At the nadir of this phase I spent ten days in a mental health unit.

This dark night of the soul served as an nitric acid, dissolving all of the less pure elements of my soul; I was completely humbled. I was forced to stand before the judgment of God and concede that the maintenance and preservation of my ego was a fool’s errand – not only did I make myself less happy, but everyone who encountered me got less out of it than they otherwise would have done.

At this point I had been completely broken, and was ready to rebuild.

This took another three years or so, and involved a kind of self-nurture that, ironically, I had been too selfish to previously allow myself, lest the softness made me weak. It also involved smoking a tremendous amount of cannabis, for the reason that this medicine prevented the pull of the body from dragging my frequency back down to clay because of pain and nausea.

I had to learn to accept that I was not and could never be judged by ephemeral concerns. I embarked on an attempt to purify my soul, which involved abstinence from all of tobacco, alcohol and women.

This last of the four nine-year blocks of my life ended this week, upon turning 36. It ended with my acceptance of the fact that I feel entirely at peace and that there is nothing, fundamentally to fear. I am absolved of all sin and can take my part in the play.

This, I feel, is the lesson of the element of gold. It cannot shine directly on people, in the manner of silver, because where people become blinded and dazzled by silver they become humbled by gold, and in being humbled they become resentful, and in becoming resentful they become destructive.

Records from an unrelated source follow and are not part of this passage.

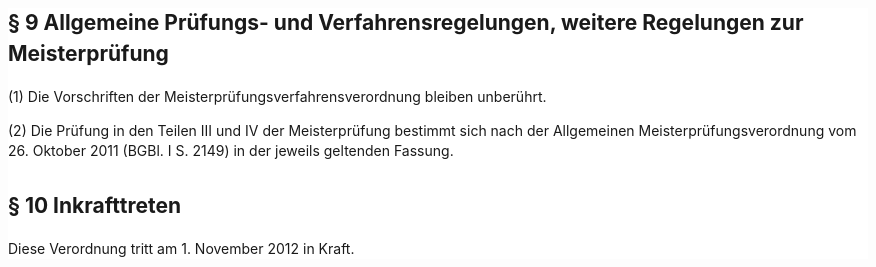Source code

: 

## § 9 Allgemeine Prüfungs- und Verfahrensregelungen, weitere Regelungen zur Meisterprüfung

(1) Die Vorschriften der Meisterprüfungsverfahrensverordnung bleiben unberührt.

(2) Die Prüfung in den Teilen III und IV der Meisterprüfung bestimmt sich nach der Allgemeinen Meisterprüfungsverordnung vom 26. Oktober 2011 (BGBl. I S. 2149) in der jeweils geltenden Fassung.


## § 10 Inkrafttreten

Diese Verordnung tritt am 1. November 2012 in Kraft.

Gold, being the softest of all metals, can least tolerate that destructive will, and so it has to learn to be subtle. Its essence is therefore gentleness and precision. Working on the level of gold means learning to influence on the level of spirit, not just the level of mind (as is silver).

I feel that now, at age 36, a certain alchemical process has come to its end and that now I can live on whatever level of clay, iron, silver or gold is necessary for the environment that I am in, now that I know how to tune into the appropriate frequency.